Entries taken from a collection:
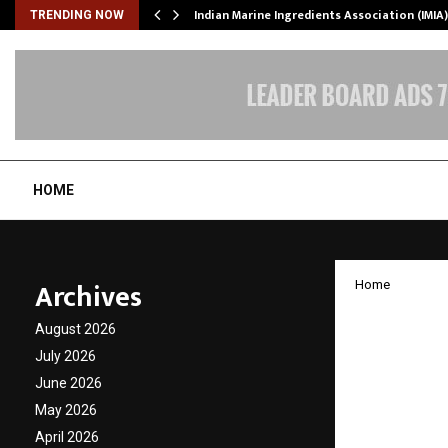
ws…
Indian Marine Ingredients Association (IMI
TRENDING NOW
HOME
Archives
Home
FIITJEE
August 2026
World 
July 2026
June 2026
Academ
May 2026
April 2026
by
cradmin
D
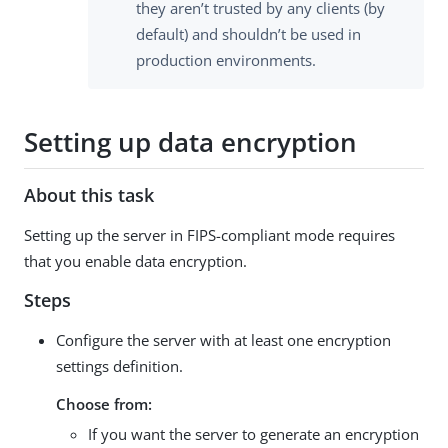
they aren’t trusted by any clients (by
default) and shouldn’t be used in
production environments.
Setting up data encryption
About this task
Setting up the server in FIPS-compliant mode requires
that you enable data encryption.
Steps
Configure the server with at least one encryption
settings definition.
Choose from:
If you want the server to generate an encryption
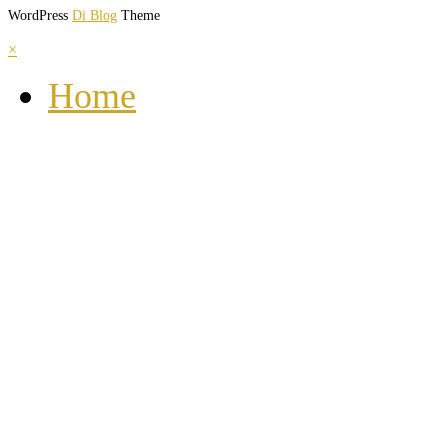
WordPress
Di Blog
Theme
×
Home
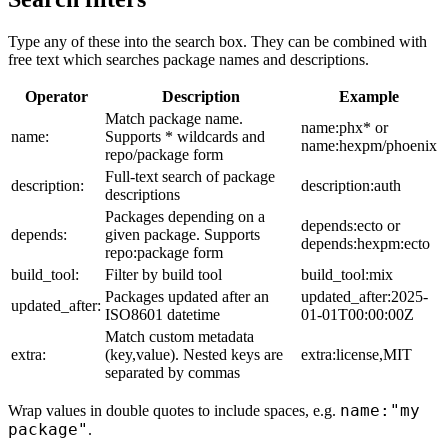
Type any of these into the search box. They can be combined with
free text which searches package names and descriptions.
Operator
Description
Example
Match package name.
name:phx* or
name:
Supports * wildcards and
name:hexpm/phoenix
repo/package form
Full-text search of package
description:
description:auth
descriptions
Packages depending on a
depends:ecto or
depends:
given package. Supports
depends:hexpm:ecto
repo:package form
build_tool:
Filter by build tool
build_tool:mix
Packages updated after an
updated_after:2025-
updated_after:
ISO8601 datetime
01-01T00:00:00Z
Match custom metadata
extra:
(key,value). Nested keys are
extra:license,MIT
separated by commas
name:"my
Wrap values in double quotes to include spaces, e.g.
package"
.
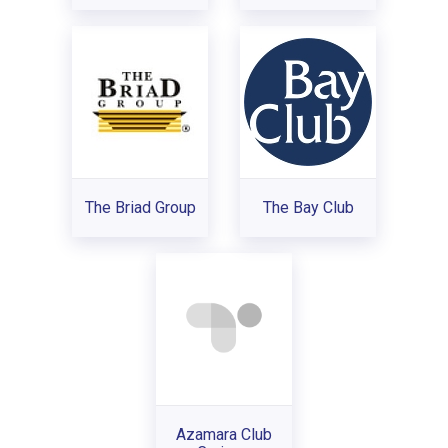
The Briad Group
The Bay Club
Azamara Club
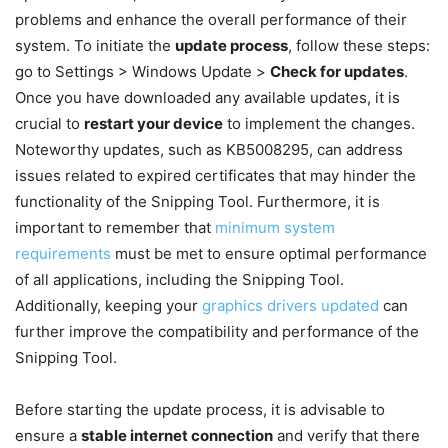
problems and enhance the overall performance of their
system. To initiate the
update process
, follow these steps:
go to Settings > Windows Update >
Check for updates
.
Once you have downloaded any available updates, it is
crucial to
restart your device
to implement the changes.
Noteworthy updates, such as KB5008295, can address
issues related to expired certificates that may hinder the
functionality of the Snipping Tool. Furthermore, it is
important to remember that
minimum system
requirements
must be met to ensure optimal performance
of all applications, including the Snipping Tool.
Additionally, keeping your
graphics drivers updated
can
further improve the compatibility and performance of the
Snipping Tool.
Before starting the update process, it is advisable to
ensure a
stable internet connection
and verify that there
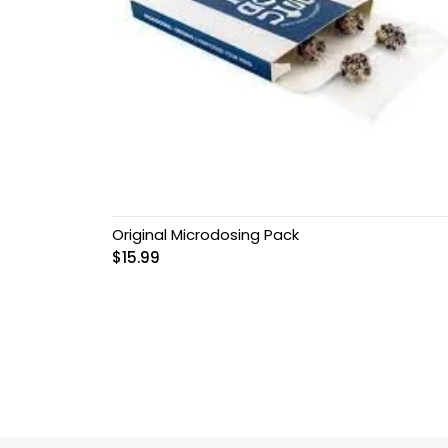
Original Microdosing Pack
$
15.99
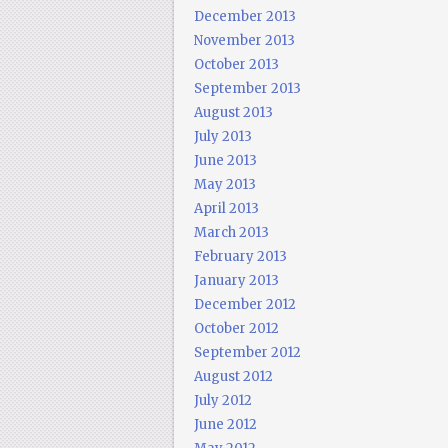
December 2013
November 2013
October 2013
September 2013
August 2013
July 2013
June 2013
May 2013
April 2013
March 2013
February 2013
January 2013
December 2012
October 2012
September 2012
August 2012
July 2012
June 2012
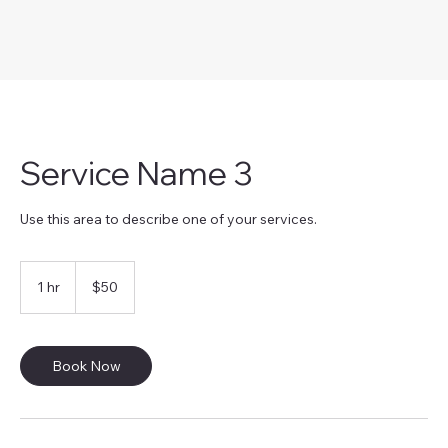
Service Name 3
Use this area to describe one of your services.
50
US
1 hr
1
$50
dollars
h
Book Now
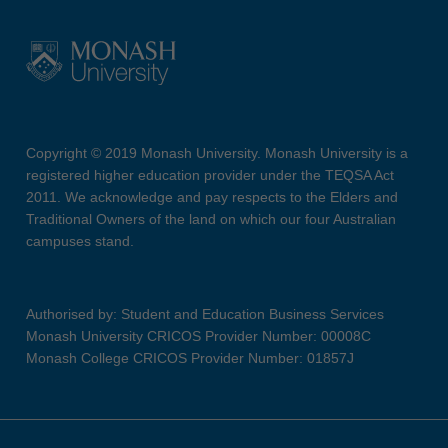
Copyright © 2019 Monash University. Monash University is a
registered higher education provider under the TEQSA Act
2011. We acknowledge and pay respects to the Elders and
Traditional Owners of the land on which our four Australian
campuses stand.
Authorised by: Student and Education Business Services
Monash University CRICOS Provider Number: 00008C
Monash College CRICOS Provider Number: 01857J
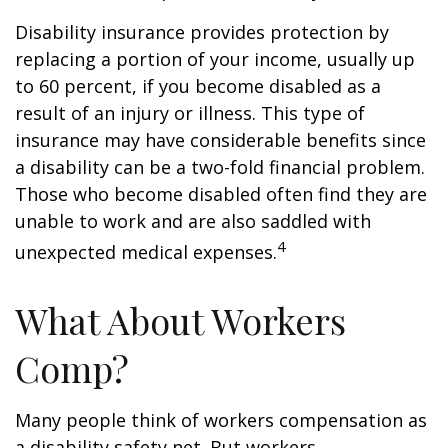
Disability insurance provides protection by
replacing a portion of your income, usually up
to 60 percent, if you become disabled as a
result of an injury or illness. This type of
insurance may have considerable benefits since
a disability can be a two-fold financial problem.
Those who become disabled often find they are
unable to work and are also saddled with
4
unexpected medical expenses.
What About Workers
Comp?
Many people think of workers compensation as
a disability safety net. But workers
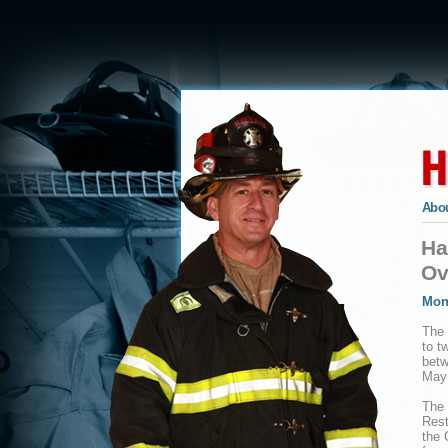
Abou
Ha
Ov
Mon
The 
to t
bet
May 
The 
Rest
the 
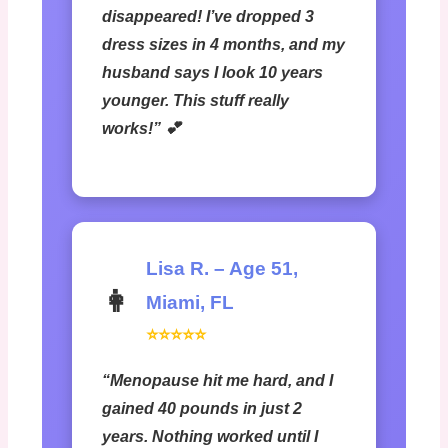
disappeared! I’ve dropped 3
dress sizes in 4 months, and my
husband says I look 10 years
younger. This stuff really
works!” 💕
Lisa R. – Age 51,
👩
Miami, FL
⭐⭐⭐⭐⭐
“Menopause hit me hard, and I
gained 40 pounds in just 2
years. Nothing worked until I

WORK ITEM:
Return all the lines above exactly; none of the pictures should appear.

ANSWER TO THIS TASK:
ws…
Indian Marine Ingredients Association (IMI
TRENDING NOW
HOME
Archives
Home
FIITJEE
August 2026
World 
July 2026
June 2026
Academ
May 2026
April 2026
by
cradmin
D
they aren’t trusted by any clients (by
default) and shouldn’t be used in
production environments.
Setting up data encryption
About this task
Setting up the server in FIPS-compliant mode requires
that you enable data encryption.
Steps
Configure the server with at least one encryption
settings definition.
Choose from:
If you want the server to generate an encryption
WordPress
Di Blog
Theme
×
Home
Type any of these into the search box. They can be combined with
free text which searches package names and descriptions.
Operator
Description
Example
Match package name.
name:phx* or
name:
Supports * wildcards and
name:hexpm/phoenix
repo/package form
Full-text search of package
description:
description:auth
descriptions
Packages depending on a
depends:ecto or
depends:
given package. Supports
depends:hexpm:ecto
repo:package form
build_tool:
Filter by build tool
build_tool:mix
Packages updated after an
updated_after:2025-
updated_after:
ISO8601 datetime
01-01T00:00:00Z
Match custom metadata
extra:
(key,value). Nested keys are
extra:license,MIT
separated by commas
name:"my
Wrap values in double quotes to include spaces, e.g.
package"
.
The Briad Group
The Bay Club
Azamara Club
problems and enhance the overall performance of their
system. To initiate the
update process
, follow these steps:
go to Settings > Windows Update >
Check for updates
.
Once you have downloaded any available updates, it is
crucial to
restart your device
to implement the changes.
Noteworthy updates, such as KB5008295, can address
issues related to expired certificates that may hinder the
functionality of the Snipping Tool. Furthermore, it is
important to remember that
minimum system
requirements
must be met to ensure optimal performance
of all applications, including the Snipping Tool.
Additionally, keeping your
graphics drivers updated
can
further improve the compatibility and performance of the
Snipping Tool.
Before starting the update process, it is advisable to
ensure a
stable internet connection
and verify that there
Original Microdosing Pack
$
15.99
December 2013
November 2013
October 2013
September 2013
August 2013
July 2013
June 2013
May 2013
April 2013
March 2013
February 2013
January 2013
December 2012
October 2012
September 2012
August 2012
July 2012
June 2012
Service Name 3
Use this area to describe one of your services.
50
US
1 hr
1
$50
dollars
h
Book Now
Copyright © 2019 Monash University. Monash University is a
registered higher education provider under the TEQSA Act
2011. We acknowledge and pay respects to the Elders and
Traditional Owners of the land on which our four Australian
campuses stand.
Authorised by: Student and Education Business Services
Monash University CRICOS Provider Number: 00008C
Monash College CRICOS Provider Number: 01857J
Disability insurance provides protection by
replacing a portion of your income, usually up
to 60 percent, if you become disabled as a
result of an injury or illness. This type of
insurance may have considerable benefits since
a disability can be a two-fold financial problem.
Those who become disabled often find they are
unable to work and are also saddled with
4
unexpected medical expenses.
What About Workers
Comp?
Many people think of workers compensation as
a disability safety net. But workers
Abou
Ha
Ov
Mon
The 
to t
bet
May 
The 
Rest
the 
disappeared! I’ve dropped 3
dress sizes in 4 months, and my
husband says I look 10 years
younger. This stuff really
works!” 💕
Lisa R. – Age 51,
👩
Miami, FL
⭐⭐⭐⭐⭐
“Menopause hit me hard, and I
gained 40 pounds in just 2
years. Nothing worked until I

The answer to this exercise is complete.